This time the Q&A for Barbara Cargill, the Texas State Board of Education (SBOE) chair, is administered by Texas Monthly. And just like her appearance before the Senate Nominations Committee last week (or before the Senate Education Committee the week before), I don’t think these answers are going to put to rest concern in the science community.
First off, Cargill has a hard time explaining what it was, exactly, she and the other creationists on the SBOE intended when they crammed buzzwords favored by “intelligent design” backers (terms such as “sudden appearance” and “stasis”) into the state’s public school science curriculum standards in 2009. And while Cargill is fond of touting her own credentials as a biology teacher, she’s a little fuzzy on how she would teach these concepts:
“Now remember, it’s been about 20 years since I’ve taught. I’m not sure some of these things had even been named yet. I’m pretty sure stasis is a little bit new. Oh, good heavenly days. Well, I can’t tell you exactly how I would teach them, but I would follow the curriculum standards. I would rely also on the textbook and on online sources. But I always like my students to have their textbook right there because of the activities in the book.”
The presence of “stasis” in the fossil record is not a new observation. However, the embrace of this term by the “intelligent design” movement IS a relatively new development (popularized in the two iconic ID books Of Pandas and People, published in 1989, and Icons of Evolution, published in 2002).
But a little later in the interview, Cargill remembers why stasis is so important:
“You know, look at the parts of the fossil record that have been filled in, look at the parts that scientists have filled in, look at the fossils that have been discovered from the Mesozoic era. Millions of years ago or whatever the time line is that they show. So let’s look at this fossil record and show what it says about evolution. Oh but look, right here, there may be a gap in time! Of course, seeing million of years is nothing in the geologic time frame, I’m sure. But what might be some scientific reasons why there were periods of time where there were no fossils, where fossils didn’t change, where they stayed mostly the same? So that’s what stasis is.”

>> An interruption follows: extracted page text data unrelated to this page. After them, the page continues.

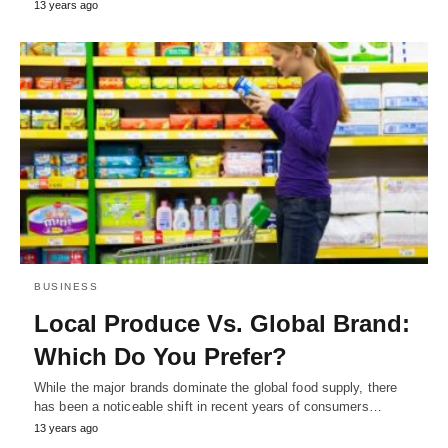
13 years ago
BUSINESS
Local Produce Vs. Global Brand:
Which Do You Prefer?
While the major brands dominate the global food supply, there
has been a noticeable shift in recent years of consumers…
13 years ago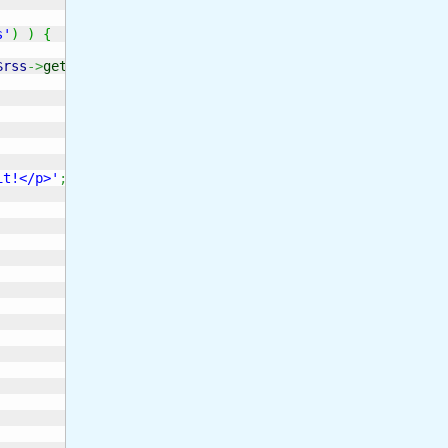
s'
)
)
{
$rss
->
get_error_message
(
)
)
;
it!</p>'
;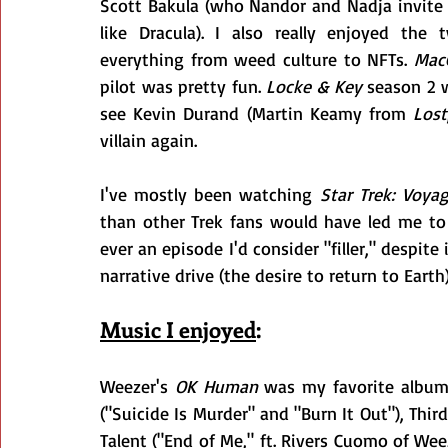
Scott Bakula (who Nandor and Nadja invite 
like Dracula). I also really enjoyed the 
everything from weed culture to NFTs. 
Mac
pilot was pretty fun. 
Locke & Key
 season 2 
see Kevin Durand (Martin Keamy from 
Lost
villain again.
I've mostly been watching 
Star Trek: Voyag
than other Trek fans would have led me to be
ever an episode I'd consider "filler," despite
narrative drive (the desire to return to Earth
Music I enjoyed
:
Weezer's 
OK Human
 was my favorite album
("Suicide Is Murder" and "Burn It Out"), Third
Talent ("End of Me," ft. Rivers Cuomo of Wee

Ah yes, the gaps. If Cargill intends these “gaps” to be an occasion for a balanced classroom discussion of evidence for and against the theory of punctuated equilibrium, then this might not be a cause for particular concern. But it seems much more likely she has the “little bit new” “intelligent design” argument in mind here, especially since she discusses it in the context of the old creationist sleight-of-hand involving micro- vs. macro-evolution:
“There are two parts to the theory of evolution. The first is microevolution, which is that all things change with time. I think we’re all in agreement with that. Macroevolution, I think, is where more of the debate comes in. That’s where the questions like ‘Where does life come from?’ and ‘What is the origin of life?’ crop up.”
(Ken Miller does a good job of dissecting this misleading and oft-repeated claim among evolution opponents.)

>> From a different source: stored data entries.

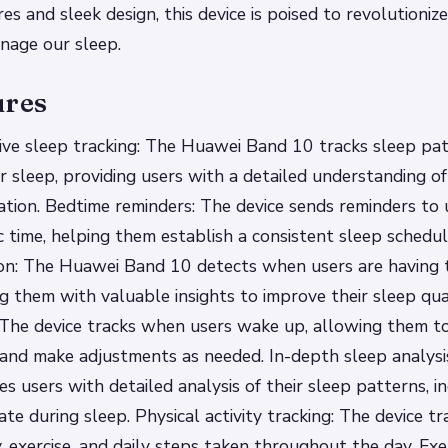
es and sleek design, this device is poised to revolutioni
nage our sleep.
ures
ve sleep tracking: The Huawei Band 10 tracks sleep pat
er sleep, providing users with a detailed understanding of
ation.
Bedtime reminders: The device sends reminders to 
ic time, helping them establish a consistent sleep schedu
on: The Huawei Band 10 detects when users are having t
ng them with valuable insights to improve their sleep qua
 The device tracks when users wake up, allowing them to
 and make adjustments as needed.
In-depth sleep analys
s users with detailed analysis of their sleep patterns, in
ate during sleep.
Physical activity tracking: The device tr
ty, exercise, and daily steps taken throughout the day.
Exe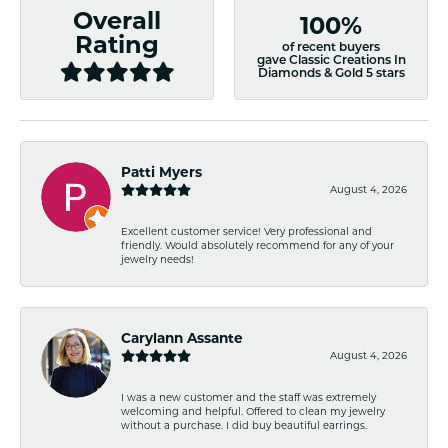
Overall
100%
Rating
of recent buyers
gave Classic Creations In
Diamonds & Gold 5 stars
Patti Myers
August 4, 2026
Excellent customer service! Very professional and
friendly. Would absolutely recommend for any of your
jewelry needs!
Carylann Assante
August 4, 2026
I was a new customer and the staff was extremely
welcoming and helpful. Offered to clean my jewelry
without a purchase. I did buy beautiful earrings.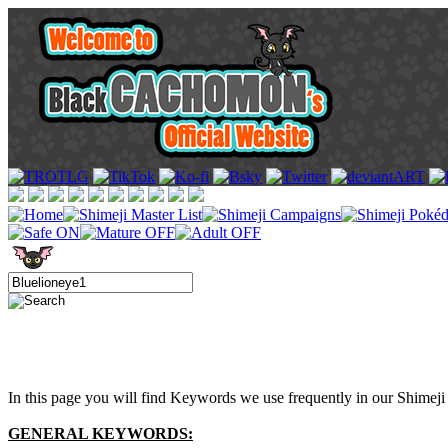
In this page you will find Keywords we use frequently in our Shimeji 
GENERAL KEYWORDS: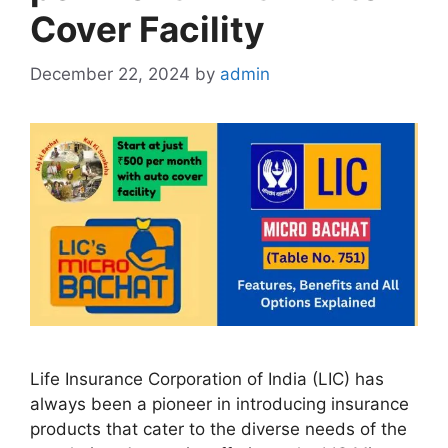
Cover Facility
December 22, 2024
by
admin
Life Insurance Corporation of India (LIC) has
always been a pioneer in introducing insurance
products that cater to the diverse needs of the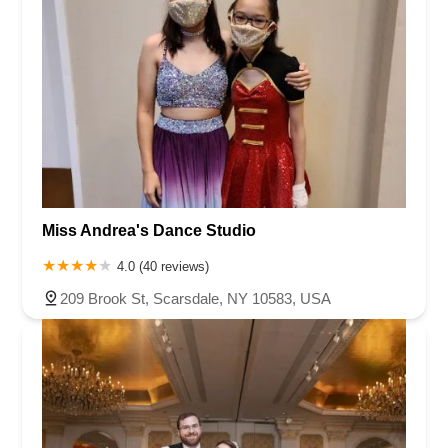
Miss Andrea's Dance Studio
4.0 (40 reviews)
209 Brook St, Scarsdale, NY 10583, USA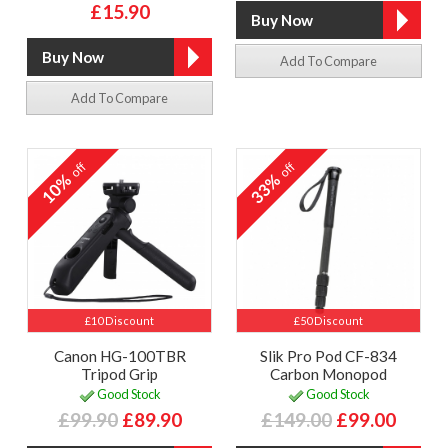
£15.90
Add To Compare
Add To Compare
off
off
10%
33%
£10 Discount
£50 Discount
Canon HG-100TBR
Slik Pro Pod CF-834
Tripod Grip
Carbon Monopod
Good Stock
Good Stock
£99.90
£89.90
£149.00
£99.00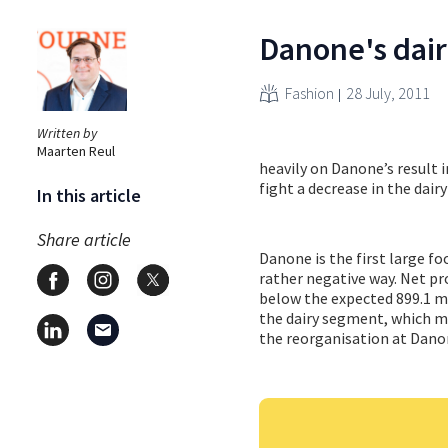
Danone's dair
Fashion
28 July, 2011
Written by
Maarten Reul
heavily on Danone’s result 
fight a decrease in the dair
In this article
Share article
Danone is the first large fo
rather negative way. Net pro
below the expected 899.1 mi
the dairy segment, which ma
the reorganisation at Danon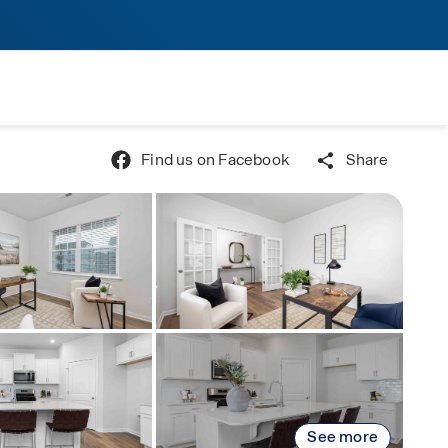
Find us on Facebook
Share
See more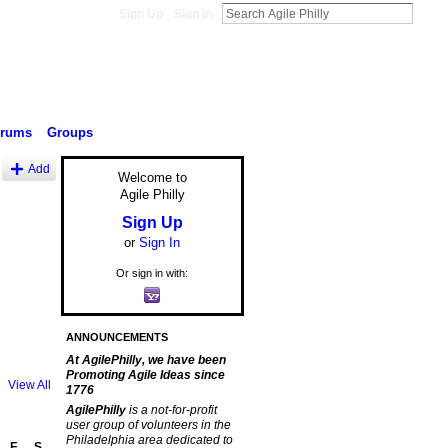
Sign Up
Sign In
orums
Groups
Add
Welcome to
Agile Philly
Sign Up
or
Sign In
Or sign in with:
ANNOUNCEMENTS
At AgilePhilly, we have been
Promoting Agile Ideas since
View All
1776
AgilePhilly
is a not-for-profit
user group of volunteers in the
Philadelphia area dedicated to
F
S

None of this is likely to matter in the short run. Cargill’s confirmation for another term as SBOE chair passed out of Senate Nominations Committee on Monday, and her confirmation is now pending before the full Senate. There does not seem to be a great swell of opposition in the Senate to her confirmation, perhaps because there are even more ominous possibilities for whom Gov. Rick Perry might choose to appoint in her place.
But with a once-a-decade adoption of new science textbooks looming at the SBOE this summer, the warning signs are there that Cargill is not inclined to allow evolution to go unchallenged on her watch.